Start of RECORDS FOR PROCESSING

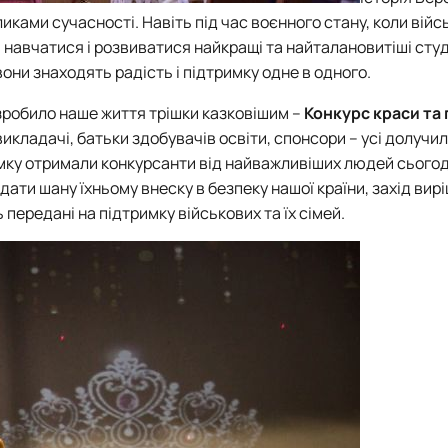
ками сучасності. Навіть під час воєнного стану, коли війс
навчатися і розвиватися найкращі та найталановитіші студ
вони знаходять радість і підтримку одне в одного.
зробило наше життя трішки казковішим –
Конкурс краси та г
икладачі, батьки здобувачів освіти, спонсори – усі долучи
римку отримали конкурсанти від найважливіших людей сього
ддати шану їхньому внеску в безпеку нашої країни, захід вир
ь передані на підтримку військових та їх сімей.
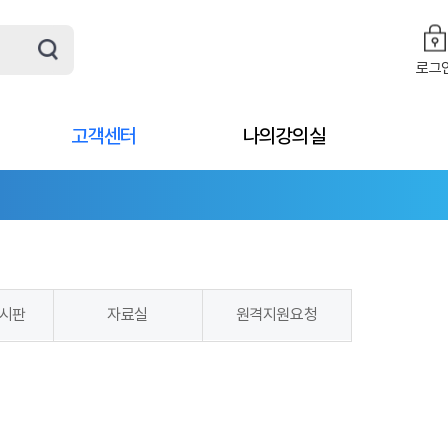
로그
고객센터
나의강의실
시판
자료실
원격지원요청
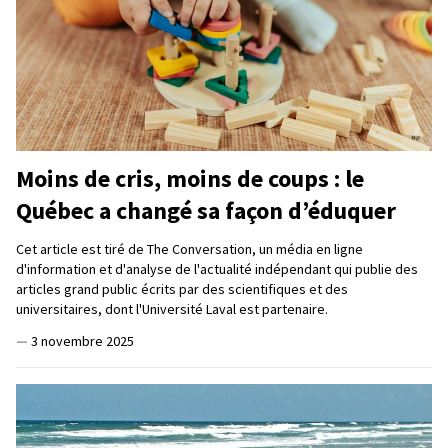
Moins de cris, moins de coups : le
Québec a changé sa façon d’éduquer
Cet article est tiré de The Conversation, un média en ligne
d'information et d'analyse de l'actualité indépendant qui publie des
articles grand public écrits par des scientifiques et des
universitaires, dont l'Université Laval est partenaire.
—
3 novembre 2025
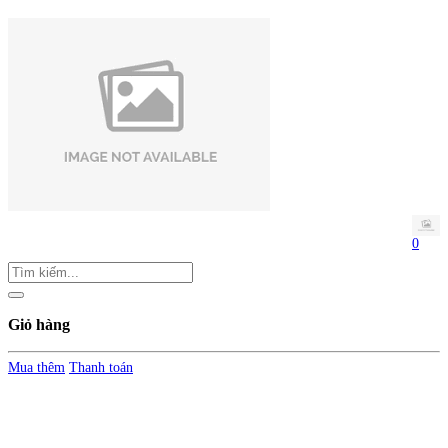
0
Giỏ hàng
Mua thêm
Thanh toán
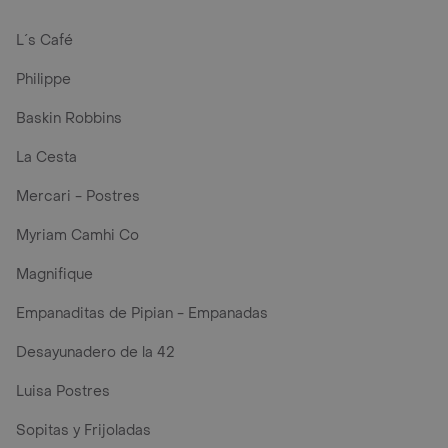
L´s Café
Philippe
Baskin Robbins
La Cesta
Mercari - Postres
Myriam Camhi Co
Magnifique
Empanaditas de Pipian - Empanadas
Desayunadero de la 42
Luisa Postres
Sopitas y Frijoladas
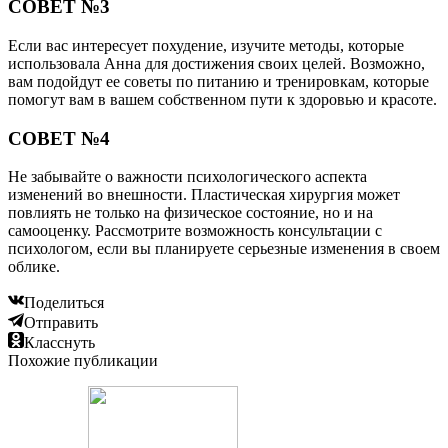
СОВЕТ №3
Если вас интересует похудение, изучите методы, которые
использовала Анна для достижения своих целей. Возможно,
вам подойдут ее советы по питанию и тренировкам, которые
помогут вам в вашем собственном пути к здоровью и красоте.
СОВЕТ №4
Не забывайте о важности психологического аспекта
изменений во внешности. Пластическая хирургия может
повлиять не только на физическое состояние, но и на
самооценку. Рассмотрите возможность консультации с
психологом, если вы планируете серьезные изменения в своем
облике.
Поделиться
Отправить
Класснуть
Похожие публикации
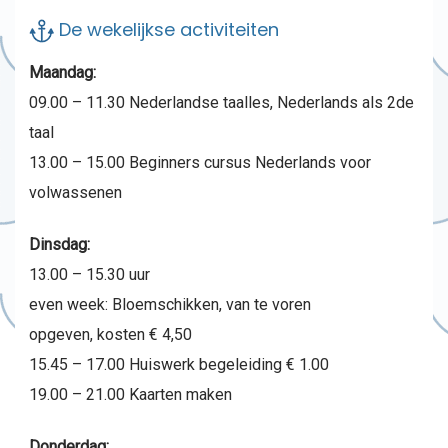
De wekelijkse activiteiten
Maandag:
09.00 – 11.30 Nederlandse taalles, Nederlands als 2de
taal
13.00 – 15.00 Beginners cursus Nederlands voor
volwassenen
Dinsdag:
13.00 – 15.30 uur
even week: Bloemschikken, van te voren
opgeven, kosten € 4,50
15.45 – 17.00 Huiswerk begeleiding € 1.00
19.00 – 21.00 Kaarten maken
Donderdag:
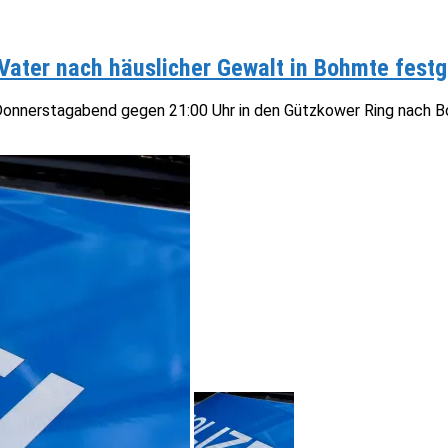
r Vater nach häuslicher Gewalt in Bohmte fe
Donnerstagabend gegen 21:00 Uhr in den Gützkower Ring nach Bo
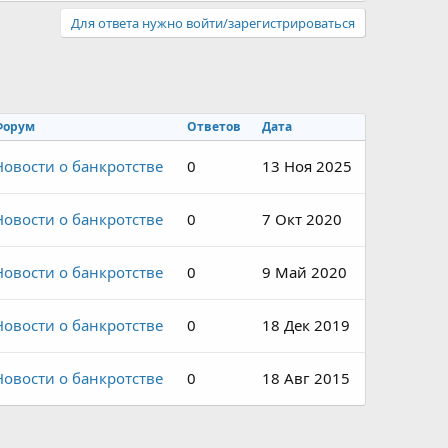
Для ответа нужно войти/зарегистрироваться
Форум
Ответов
Дата
Новости о банкротстве
0
13 Ноя 2025
Новости о банкротстве
0
7 Окт 2020
Новости о банкротстве
0
9 Май 2020
Новости о банкротстве
0
18 Дек 2019
Новости о банкротстве
0
18 Авг 2015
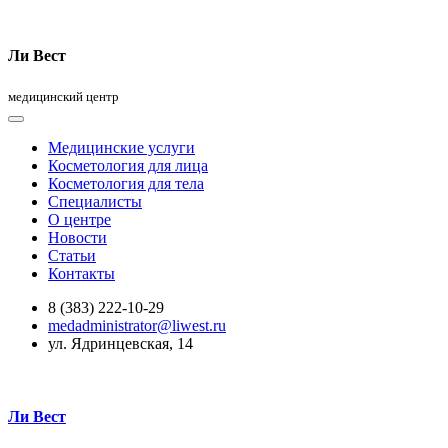
Ли Вест
медицинский центр
Медицинские услуги
Косметология для лица
Косметология для тела
Специалисты
О центре
Новости
Статьи
Контакты
8 (383) 222-10-29
medadministrator@liwest.ru
ул. Ядринцевская, 14
Ли Вест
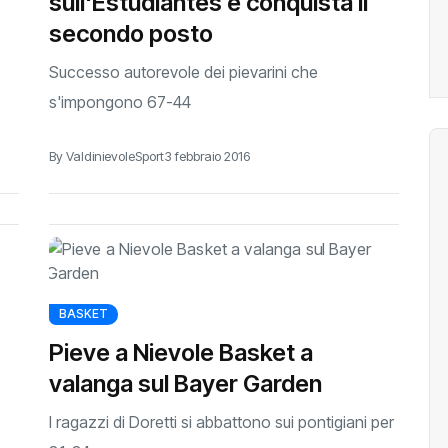
sull'Estudiantes e conquista il
secondo posto
Successo autorevole dei pievarini che
s'impongono 67-44
By ValdinievoleSport
3 febbraio 2016
BASKET
Pieve a Nievole Basket a
valanga sul Bayer Garden
I ragazzi di Doretti si abbattono sui pontigiani per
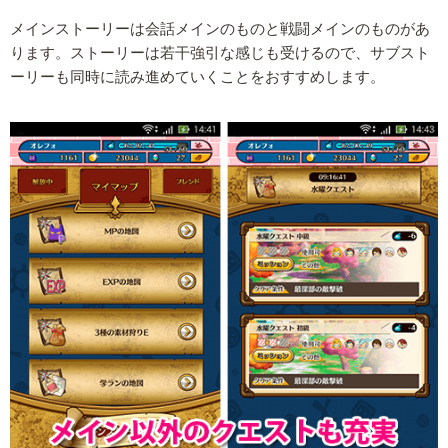
メインストーリーは会話メインのものと戦闘メインのものがあ
ります。ストーリーは若干強引な感じも受けるので、サブスト
ーリーも同時に読み進めていくことをおすすめします。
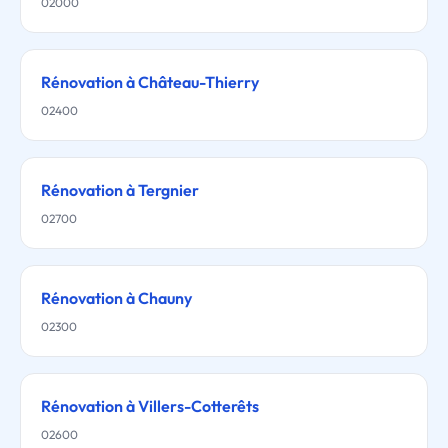
02000
Rénovation à Château-Thierry
02400
Rénovation à Tergnier
02700
Rénovation à Chauny
02300
Rénovation à Villers-Cotterêts
02600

End of RECORDS FOR PROCESSING

Leaving the pictures aside, output each entry above exactly as written.

## ANSWER SECTION
ками сучасності. Навіть під час воєнного стану, коли війс
навчатися і розвиватися найкращі та найталановитіші студ
вони знаходять радість і підтримку одне в одного.
зробило наше життя трішки казковішим –
Конкурс краси та г
икладачі, батьки здобувачів освіти, спонсори – усі долучи
римку отримали конкурсанти від найважливіших людей сього
ддати шану їхньому внеску в безпеку нашої країни, захід вир
ь передані на підтримку військових та їх сімей.
로그
고객센터
나의강의실
시판
자료실
원격지원요청
Moins de cris, moins de coups : le
Québec a changé sa façon d’éduquer
Cet article est tiré de The Conversation, un média en ligne
d'information et d'analyse de l'actualité indépendant qui publie des
articles grand public écrits par des scientifiques et des
universitaires, dont l'Université Laval est partenaire.
—
3 novembre 2025
0
Giỏ hàng
Mua thêm
Thanh toán
L´s Café
Philippe
Baskin Robbins
La Cesta
Mercari - Postres
Myriam Camhi Co
Magnifique
Empanaditas de Pipian - Empanadas
Desayunadero de la 42
Luisa Postres
Sopitas y Frijoladas
СОВЕТ №3
Если вас интересует похудение, изучите методы, которые
использовала Анна для достижения своих целей. Возможно,
вам подойдут ее советы по питанию и тренировкам, которые
помогут вам в вашем собственном пути к здоровью и красоте.
СОВЕТ №4
Не забывайте о важности психологического аспекта
изменений во внешности. Пластическая хирургия может
повлиять не только на физическое состояние, но и на
самооценку. Рассмотрите возможность консультации с
психологом, если вы планируете серьезные изменения в своем
облике.
Поделиться
Отправить
Класснуть
Похожие публикации
De wekelijkse activiteiten
Maandag:
09.00 – 11.30 Nederlandse taalles, Nederlands als 2de
taal
13.00 – 15.00 Beginners cursus Nederlands voor
volwassenen
Dinsdag:
13.00 – 15.30 uur
even week: Bloemschikken, van te voren
opgeven, kosten € 4,50
15.45 – 17.00 Huiswerk begeleiding € 1.00
19.00 – 21.00 Kaarten maken
Donderdag:
r Vater nach häuslicher Gewalt in Bohmte fe
Donnerstagabend gegen 21:00 Uhr in den Gützkower Ring nach Bo
Для ответа нужно войти/зарегистрироваться
Форум
Ответов
Дата
Новости о банкротстве
0
13 Ноя 2025
Новости о банкротстве
0
7 Окт 2020
Новости о банкротстве
0
9 Май 2020
Новости о банкротстве
0
18 Дек 2019
Новости о банкротстве
0
18 Авг 2015
Ли Вест
медицинский центр
Медицинские услуги
Косметология для лица
Косметология для тела
Специалисты
О центре
Новости
Статьи
Контакты
8 (383) 222-10-29
medadministrator@liwest.ru
ул. Ядринцевская, 14
Ли Вест
sull'Estudiantes e conquista il
secondo posto
Successo autorevole dei pievarini che
s'impongono 67-44
By ValdinievoleSport
3 febbraio 2016
BASKET
Pieve a Nievole Basket a
valanga sul Bayer Garden
I ragazzi di Doretti si abbattono sui pontigiani per
メインストーリーは会話メインのものと戦闘メインのものがあ
ります。ストーリーは若干強引な感じも受けるので、サブスト
ーリーも同時に読み進めていくことをおすすめします。
02000
Rénovation à Château-Thierry
02400
Rénovation à Tergnier
02700
Rénovation à Chauny
02300
Rénovation à Villers-Cotterêts
02600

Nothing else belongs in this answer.